* [QUOTED PASSAGE]
- - - -

Life isn't about finding yourself
Its about creating yourself
~
So dawn goes down to day.
Nothing gold can stay.
Monday, October 8, 2007
Sorry seems to be the Hardest word
9:01 PM

Death of a friendship is perhaps more painful when it is least painful. Because it makes you realise that you are little less emotional than you think, a little more stoic than you hoped to me. Part of this stoicism comes from my innate ability to recognize certain emotions as a result of an upcoming change, and to block it till I have the time and emotional capacity to deal with it. But what amazes me is my ability to deal with it, unblock it part by part, analyze and cope with it, by myself, quietly. It amazes me because by nature I am a pretty vocal person. I'm the kind of person who, when asked by Frasier Crane, "Do you ever have an unexpressed thought?" (ref Season2 Episode 11), replies, "No, and why should I?".

- - - -

* [SOURCE DATA]
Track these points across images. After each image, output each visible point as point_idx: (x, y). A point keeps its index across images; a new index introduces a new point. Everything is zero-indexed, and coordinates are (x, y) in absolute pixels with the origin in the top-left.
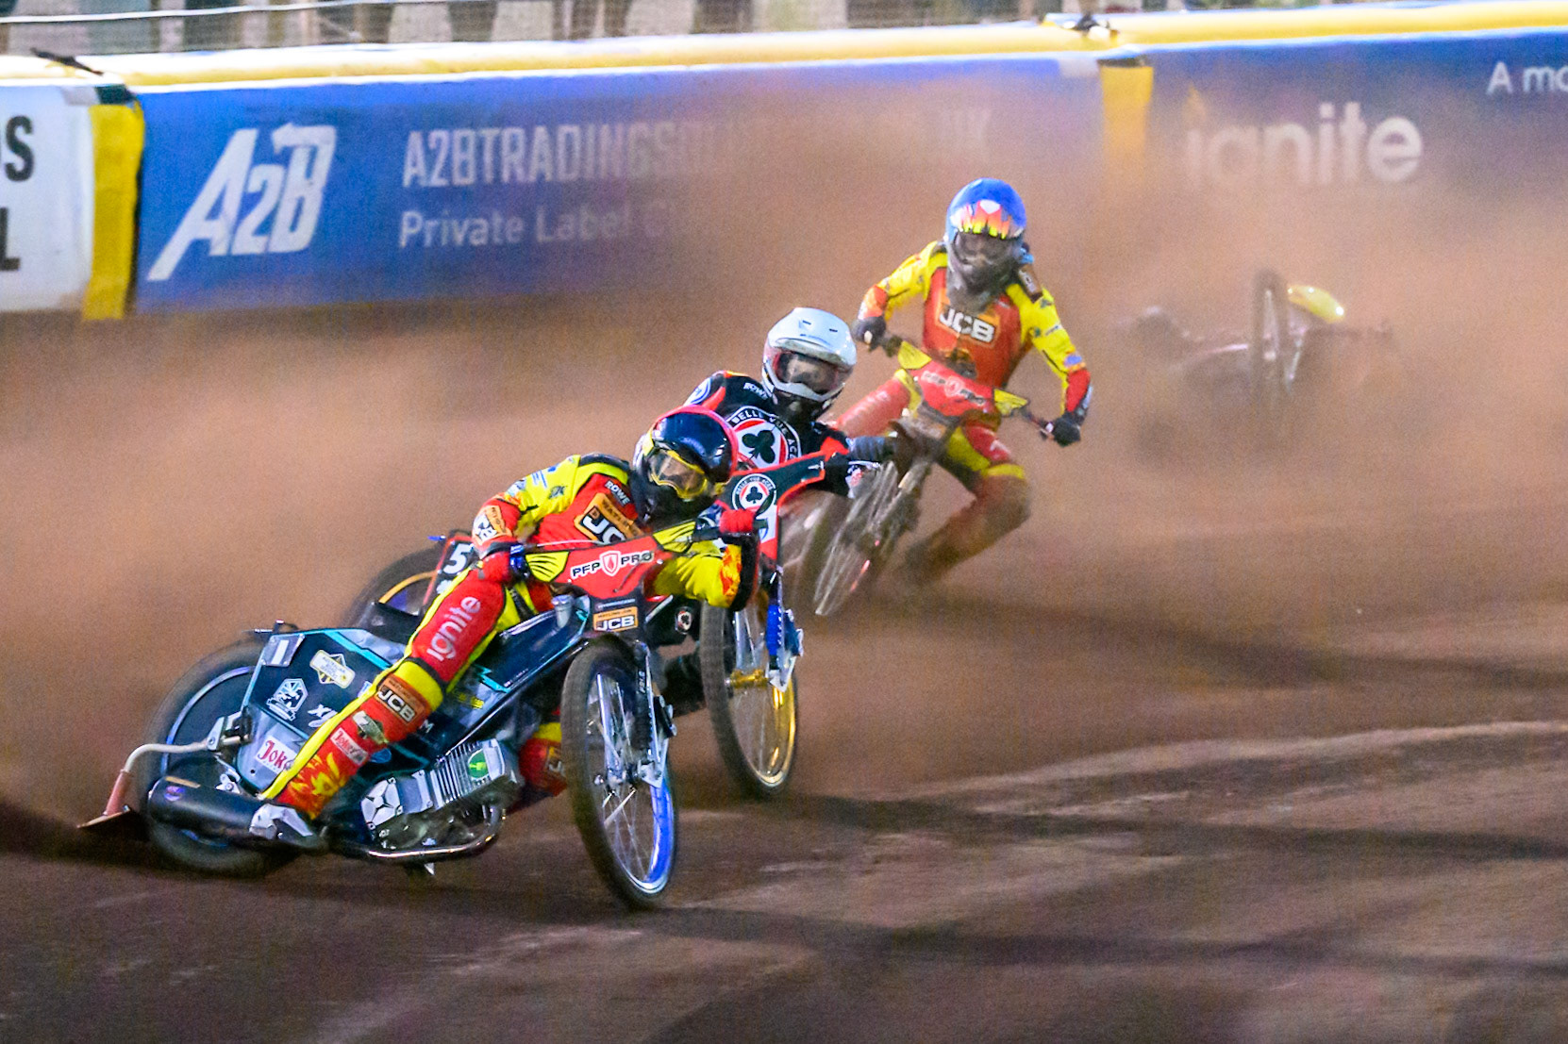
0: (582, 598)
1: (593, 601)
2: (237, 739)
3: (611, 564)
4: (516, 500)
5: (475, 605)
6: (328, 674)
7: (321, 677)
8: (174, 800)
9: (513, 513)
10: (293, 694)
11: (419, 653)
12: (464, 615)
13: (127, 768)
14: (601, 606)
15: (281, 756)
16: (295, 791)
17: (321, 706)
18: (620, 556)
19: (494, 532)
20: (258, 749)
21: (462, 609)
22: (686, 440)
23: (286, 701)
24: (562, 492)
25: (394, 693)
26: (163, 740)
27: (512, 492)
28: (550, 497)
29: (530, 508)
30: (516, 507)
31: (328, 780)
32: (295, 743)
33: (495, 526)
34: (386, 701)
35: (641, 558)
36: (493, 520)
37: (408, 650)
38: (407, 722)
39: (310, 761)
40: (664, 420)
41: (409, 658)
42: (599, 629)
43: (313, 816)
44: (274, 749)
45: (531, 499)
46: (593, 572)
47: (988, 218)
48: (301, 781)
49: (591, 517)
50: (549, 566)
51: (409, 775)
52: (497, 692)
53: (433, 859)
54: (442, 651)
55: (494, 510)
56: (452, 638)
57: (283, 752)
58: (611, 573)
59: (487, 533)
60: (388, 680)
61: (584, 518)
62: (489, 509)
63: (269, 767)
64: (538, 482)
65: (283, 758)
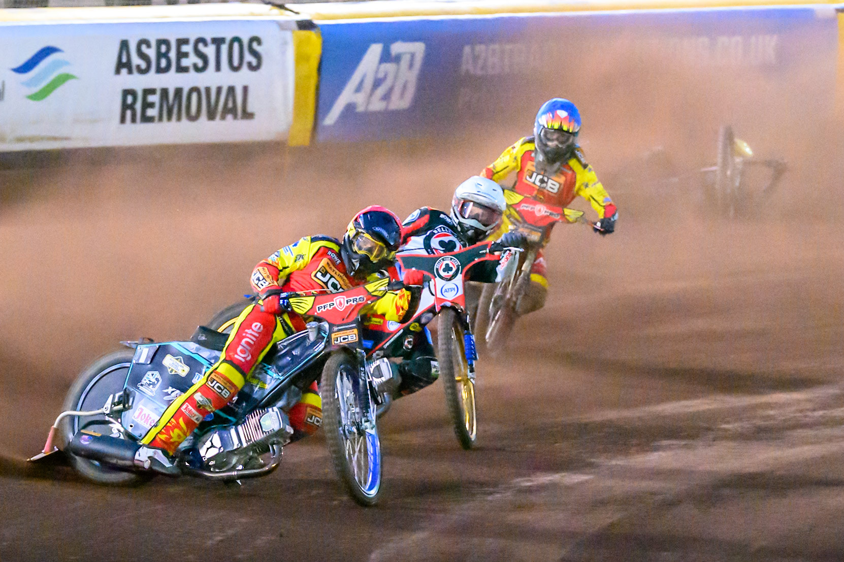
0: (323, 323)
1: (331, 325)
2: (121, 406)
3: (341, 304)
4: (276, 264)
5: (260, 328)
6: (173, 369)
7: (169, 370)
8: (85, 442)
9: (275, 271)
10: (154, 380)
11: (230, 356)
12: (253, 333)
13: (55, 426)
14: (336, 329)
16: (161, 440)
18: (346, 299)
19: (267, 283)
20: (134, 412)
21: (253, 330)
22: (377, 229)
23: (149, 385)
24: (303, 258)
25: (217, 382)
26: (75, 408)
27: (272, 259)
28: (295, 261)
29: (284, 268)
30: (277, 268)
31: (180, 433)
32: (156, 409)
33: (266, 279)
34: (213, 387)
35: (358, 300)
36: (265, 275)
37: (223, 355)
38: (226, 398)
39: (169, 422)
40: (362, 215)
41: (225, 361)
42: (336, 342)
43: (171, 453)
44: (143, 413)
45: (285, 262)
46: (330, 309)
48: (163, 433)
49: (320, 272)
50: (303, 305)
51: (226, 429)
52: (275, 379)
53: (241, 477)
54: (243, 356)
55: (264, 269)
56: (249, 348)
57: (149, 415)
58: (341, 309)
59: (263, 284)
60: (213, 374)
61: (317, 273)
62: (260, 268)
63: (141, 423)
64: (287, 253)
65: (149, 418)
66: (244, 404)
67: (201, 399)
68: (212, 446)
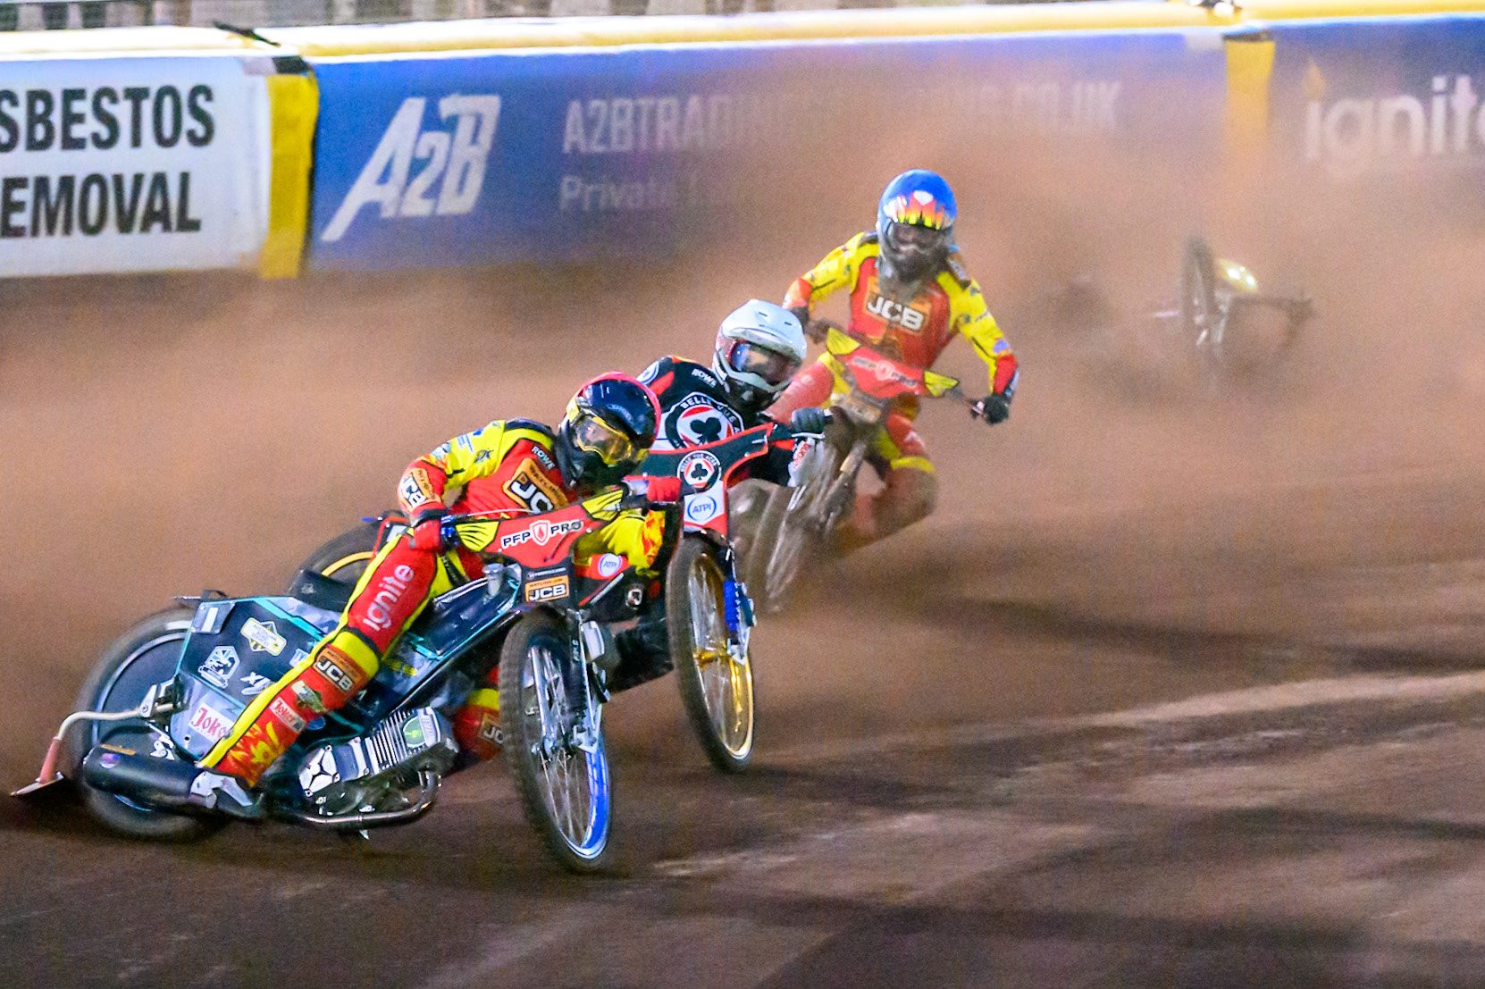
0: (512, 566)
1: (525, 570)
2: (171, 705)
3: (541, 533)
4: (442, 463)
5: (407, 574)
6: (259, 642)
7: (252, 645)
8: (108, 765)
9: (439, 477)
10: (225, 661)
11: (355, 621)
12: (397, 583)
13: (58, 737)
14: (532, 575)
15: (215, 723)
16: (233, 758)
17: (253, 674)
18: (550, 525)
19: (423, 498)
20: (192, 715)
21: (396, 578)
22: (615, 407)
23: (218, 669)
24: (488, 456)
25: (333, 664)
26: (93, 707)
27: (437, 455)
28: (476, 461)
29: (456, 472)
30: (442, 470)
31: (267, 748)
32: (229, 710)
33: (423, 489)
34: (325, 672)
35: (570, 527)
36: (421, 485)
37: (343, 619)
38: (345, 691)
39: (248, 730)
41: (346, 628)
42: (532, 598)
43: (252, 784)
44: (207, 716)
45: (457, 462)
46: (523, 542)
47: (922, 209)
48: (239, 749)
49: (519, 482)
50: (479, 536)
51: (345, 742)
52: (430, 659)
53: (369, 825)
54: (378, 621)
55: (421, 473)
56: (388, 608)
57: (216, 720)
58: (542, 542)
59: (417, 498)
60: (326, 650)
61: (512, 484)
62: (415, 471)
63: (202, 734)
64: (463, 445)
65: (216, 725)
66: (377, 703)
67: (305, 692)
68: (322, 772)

- - - -

* [PROBLEM TO WORK ON] Can you carry on the blog post about the death of a friendship, picking up after its final sentence?

* [ANSWER BOX]
Is it a part of growing up? That not even the people closest to you will know when you encountered, blocked, stocked, unblocked and resolved a problem. All the while you keep doing life's day to days...
I'm not trying to sound like a saint. I'm shocked at myself. I truly am. And its not altogether a pleasant surprise. Because although it means I can take in more, it also means I need to express less. And sometimes, that's not a change too many friendships can handle. Especially 4 year long ones. Especially ones that were built on us dealing wth and listening to each other's problems at the end of the day, no matter how trivial. That were based on never thinking about whether one should bother the others with such a trivial bout of emotion
But that's what it is right. It's just emotion.
Too many times, I give in just because its easier, not because I was wrong. This time, I won't give in to the other party's definition of a mistake. I won't feel guilty for not sharing emotions that run too deep for me to even admit to myself, for not justifying my sudden absence with remedial actions. I won't try and explain that what they think I feel and the limitations what they think I understand about them, both are being limited by their vision. I don't owe anyone a statement of how I feel. I decide if I want to share it. There is such a thing as private grief.